Last year, William, 28, presented his 29-year-old fiancée with his mother's dazzling sapphire engagement ring and the couple reportedly visited Diana's grave at Althorp Estate, home of her family in central England, ahead of the big day.
"I'm sure the royals would like everyone to forget Diana ever existed, but this young man is never going to allow that to happen," said Joan Lunden, a U.S. TV host who covered Diana's wedding in 1981 and is part of Fox News' royal wedding team.
"Elton John was an obvious move and the ring, and who knows what else we'll see on Friday that will connect the two.
"While William is concerned Kate is going to become the next Diana, it's another fairy tale -- she's the beautiful princess and now we want the happy ending."
An international media village has sprung up to provide coverage of the royal wedding and a British minister has said the global television audience could reach two billion people.
"Princess Diana was the biggest celebrity in the world and her son's wedding is an extension of that," said Linda Bell Blue, executive producer for entertainment news show "Entertainment Tonight" and "The Insider."
"We don't have royalty in America, we are an extension of Britain by our roots," she told Reuters. "This is a glimpse into Diana really that Americans have been missing."
Diana's ill-starred marriage to Prince Charles and the nature of her death have inevitably prompted words of warning about Middleton's future in the intense media glare.

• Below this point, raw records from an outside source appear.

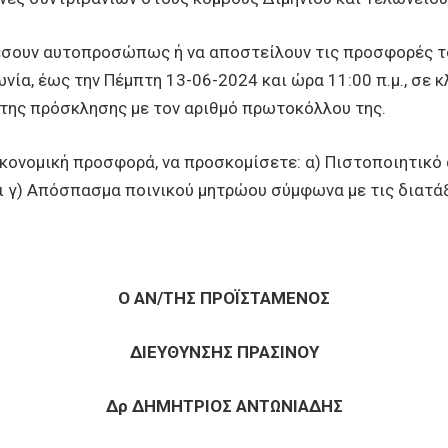
υν αυτοπροσώπως ή να αποστείλουν τις προσφορές του
Ιωνία, έως την Πέμπτη 13-06-2024 και ώρα 11:00 π.μ., σε 
 της πρόσκλησης με τον αριθμό πρωτοκόλλου της.
νομική προσφορά, να προσκομίσετε: α) Πιστοποιητικό 
 γ) Απόσπασμα ποινικού μητρώου σύμφωνα με τις διατάξ
Ο ΑΝ/ΤΗΣ ΠΡΟΪΣΤΑΜΕΝΟΣ
ΔΙΕΥΘΥΝΣΗΣ ΠΡΑΣΙΝΟΥ
Δρ ΔΗΜΗΤΡΙΟΣ ΑΝΤΩΝΙΑΔΗΣ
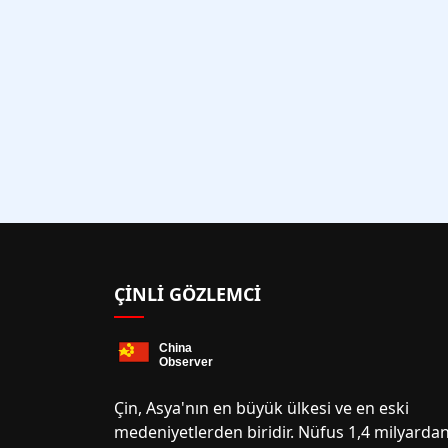
ÇINLI GÖZLEMCI
Çin, Asya'nın en büyük ülkesi ve en eski
medeniyetlerden biridir. Nüfus 1,4 milyarda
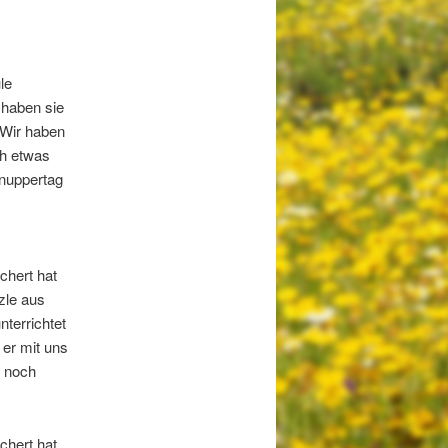
le
 haben sie
 Wir haben
ch etwas
hnuppertag
chert hat
zle aus
terrichtet
er mit uns
r noch
chert hat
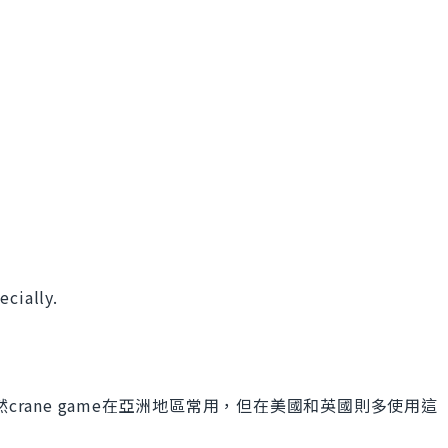
。
ecially.
crane game在亞洲地區常用，但在美國和英國則多使用這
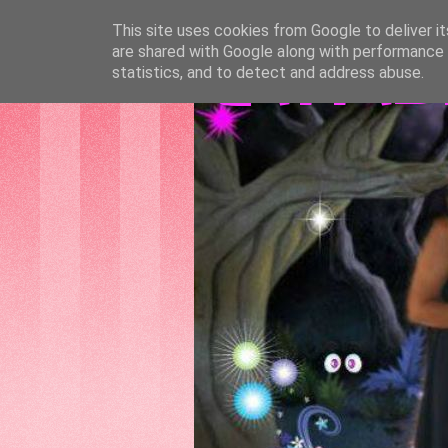
This site uses cookies from Google to deliver it
are shared with Google along with performance a
GATTAS
statistics, and to detect and address abuse.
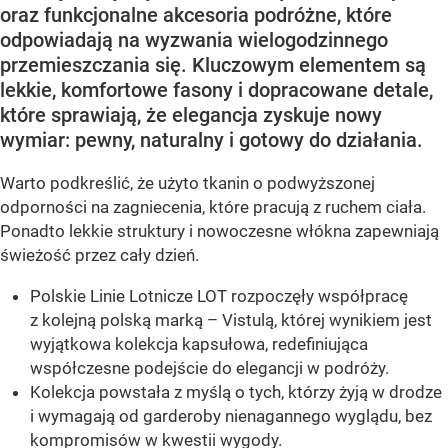
oraz funkcjonalne akcesoria podróżne, które
odpowiadają na wyzwania wielogodzinnego
przemieszczania się. Kluczowym elementem są
lekkie, komfortowe fasony i dopracowane detale,
które sprawiają, że elegancja zyskuje nowy
wymiar: pewny, naturalny i gotowy do działania.
Warto podkreślić, że użyto tkanin o podwyższonej
odporności na zagniecenia, które pracują z ruchem ciała.
Ponadto lekkie struktury i nowoczesne włókna zapewniają
świeżość przez cały dzień.
Polskie Linie Lotnicze LOT rozpoczęły współpracę
z kolejną polską marką – Vistulą, której wynikiem jest
wyjątkowa kolekcja kapsułowa, redefiniująca
współczesne podejście do elegancji w podróży.
Kolekcja powstała z myślą o tych, którzy żyją w drodze
i wymagają od garderoby nienagannego wyglądu, bez
kompromisów w kwestii wygody.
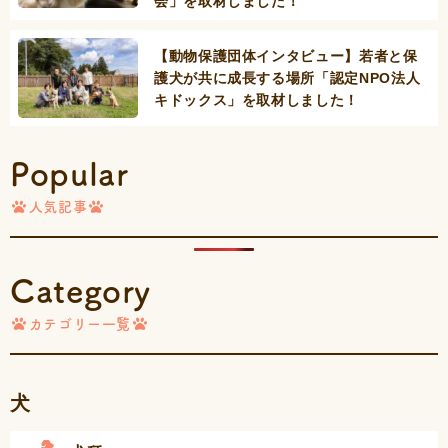
会」を取材しました！
【動物保護団体インタビュー】若者と保
護犬が共に成長する場所「認定NPO法人
キドックス」を取材しました！
Popular
人気記事
Category
カテゴリー一覧
犬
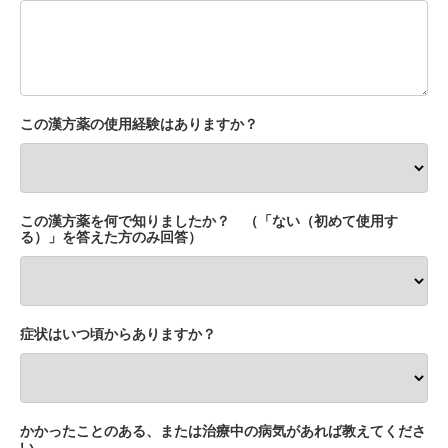
この漢方薬の使用経験はありますか？
この漢方薬を何で知りましたか？ （「ない（初めて使用す
る）」を答えた方のみ回答）
症状はいつ頃からありますか？
かかったことのある、または治療中の病気があれば教えてくださ
い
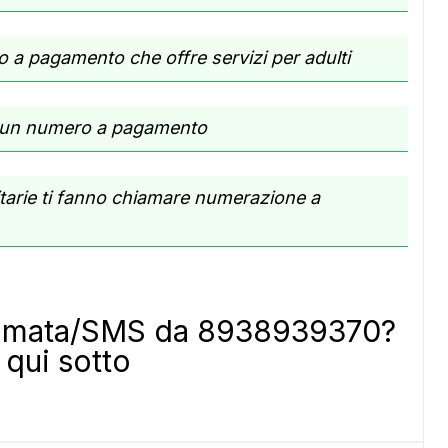
ADS
a pagamento che offre servizi per adulti
e un numero a pagamento
itarie ti fanno chiamare numerazione a
hiamata/SMS da 8938939370?
qui sotto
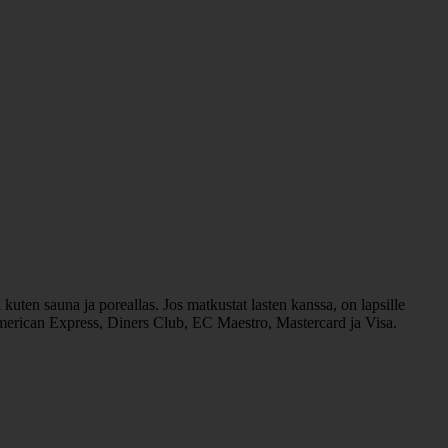
kuten sauna ja poreallas. Jos matkustat lasten kanssa, on lapsille
: American Express, Diners Club, EC Maestro, Mastercard ja Visa.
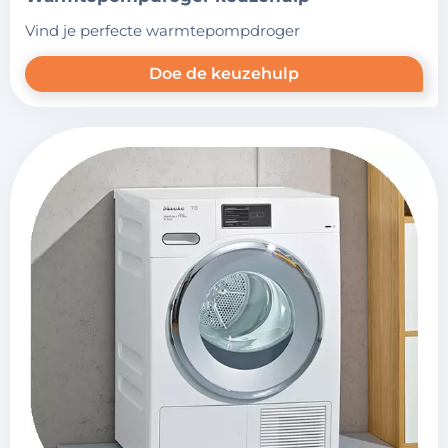
vind je perfecte warmtepompdroger
Doe de keuzehulp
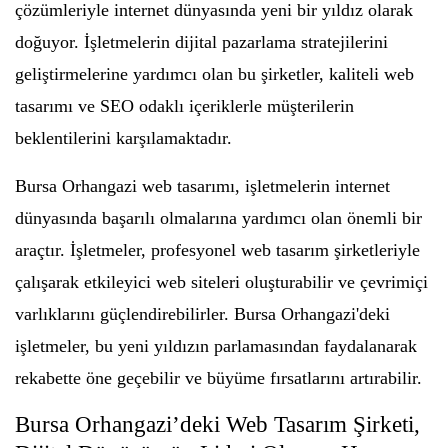
çözümleriyle internet dünyasında yeni bir yıldız olarak
doğuyor. İşletmelerin dijital pazarlama stratejilerini
geliştirmelerine yardımcı olan bu şirketler, kaliteli web
tasarımı ve SEO odaklı içeriklerle müşterilerin
beklentilerini karşılamaktadır.
Bursa Orhangazi web tasarımı, işletmelerin internet
dünyasında başarılı olmalarına yardımcı olan önemli bir
araçtır. İşletmeler, profesyonel web tasarım şirketleriyle
çalışarak etkileyici web siteleri oluşturabilir ve çevrimiçi
varlıklarını güçlendirebilirler. Bursa Orhangazi'deki
işletmeler, bu yeni yıldızın parlamasından faydalanarak
rekabette öne geçebilir ve büyüme fırsatlarını artırabilir.
Bursa Orhangazi’deki Web Tasarım Şirketi,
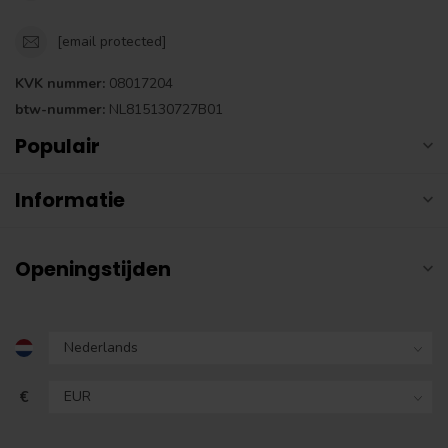
[email protected]
KVK nummer:
08017204
btw-nummer:
NL815130727B01
Populair
Informatie
Openingstijden
€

A survey of media coverage has already suggested she could eclipse even Diana in terms of fame and celebrity.
"The only downside (of the wedding) is the sad side," Lunden said. "That thought of 'Gee, I wish Diana was here.'
"You can't help but have the thought that the second she walks out of Westminster Abbey, Kate is going to become the next Princess Diana and I think it's inevitable it's going to happen.
"Speculation about the wedding dress will instantly be replaced by speculation about the first baby."